Büyük Ceylan’ın meme yaraları uzunca bir tedaviden sonra iyileşti. Üç sefer daha doğum yap­tı. Fakat ne kadar garip bir hadisedir, artık yavrularını memeden kesmedi. Koca koca kedi oldular, bebeklerle birlikte meme emdiler. Cey­lan bununla da kalmadı, evde bir dişi kedi yavruladı mı, gider sepetinin başında otururdu. Anaları çıkınca hemen sepete girer, süt ninelik yapar­dı.

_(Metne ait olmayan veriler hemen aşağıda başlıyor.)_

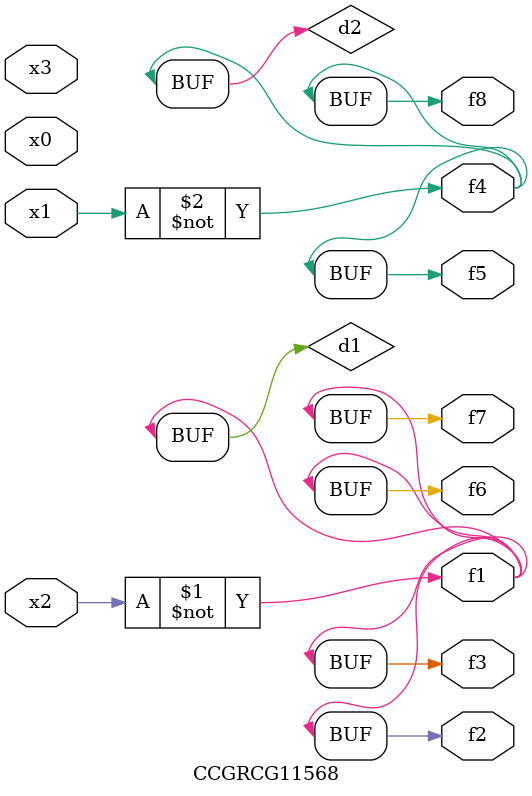
<source format=v>
module CCGRCG11568(
	input x0, x1, x2, x3,
	output f1, f2, f3, f4, f5, f6, f7, f8
);

	wire d1, d2;

	xnor (d1, x2);
	not (d2, x1);
	assign f1 = d1;
	assign f2 = d1;
	assign f3 = d1;
	assign f4 = d2;
	assign f5 = d2;
	assign f6 = d1;
	assign f7 = d1;
	assign f8 = d2;
endmodule

</source>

Büyük Ceylan yıllarca sonra yine memelerin­de açılan yaralardan öldü. Lohusa değildi. Bir sa­bah yerde baygın gördük. Hemen bir arabaya koy­duk, Haydarpaşa’daki Baytar mektebine götürür­ken yolda öldü. Acaba bir kedi kanseri miydi?

O zamanlar Göztepe’de sakatatçı yoktu. İstan­bul Balıkpazarı’ndan her akşam ciğer taşınırdı evimize. Ciğercimiz de Baki Efendi’ydi. Şimdi ne alemdedir, bilemiyorum. En azından beş koyun ak­ciğeri alınırdı her akşam.

Tabldotları

Çiğ veya haşlanmış koyun yahut kuzu akciğeri, hamsi balığı, gümüş balığı, kutu içinde ton balığı (Lohusa ziyafetlerinde), dana kıyması (Lohusalara, öbürlerine tadımlık), ocaktan inen yemeklerin, tencere dibi paparası, sofraya konulan yemeklerden kediler için bırakılan göz hakkı, süt, yavrular için haşlanmış yumurta.

*

“Ümmü’l-Hüreyre” derdim ablama.

1956 Ekim’inde 14 kedi vardı evimizde. 1957 Mart’ında 2 kedi kaldı. Altı ay içinde 12 kedi esrarengiz şekilde kayboldular. Yüzünde bir endişe “Pıtırcık üç gündür yok!”, “Kınalı dün akşamdan beri kayıp!”, “Bugün de Derviş yok!” derdi.

Yeni, güzel yavrular almamızı söyledikçe de “Aman istemem,” derdi. “Biraz da başımı dinleye­yim.”

Evet, evimizde en son iki kedi kaldı. Küçük Elif Bey ile Dayı Bey.

21 Mart 1957’de de bir beyin kanamasıyla ben ablamı kaybettim.

Hanımlarının öleceği o kedilere malum mu olmuştu? İlahi sır düğümlerini insan hiçbir zaman çö­zemeyecektir.

İşte Reşat Ekrem’in ablası Halet Hanım ve kedileri. Koçu, bu fotoğrafı, ablası ve kedilerinin başka fotoğraflarını ve yukarıdaki yazıyı sandığında saklarmış.

[1] Tercüman, 29 Aralık 1971-8 Ocak 1972, 4 tefrika.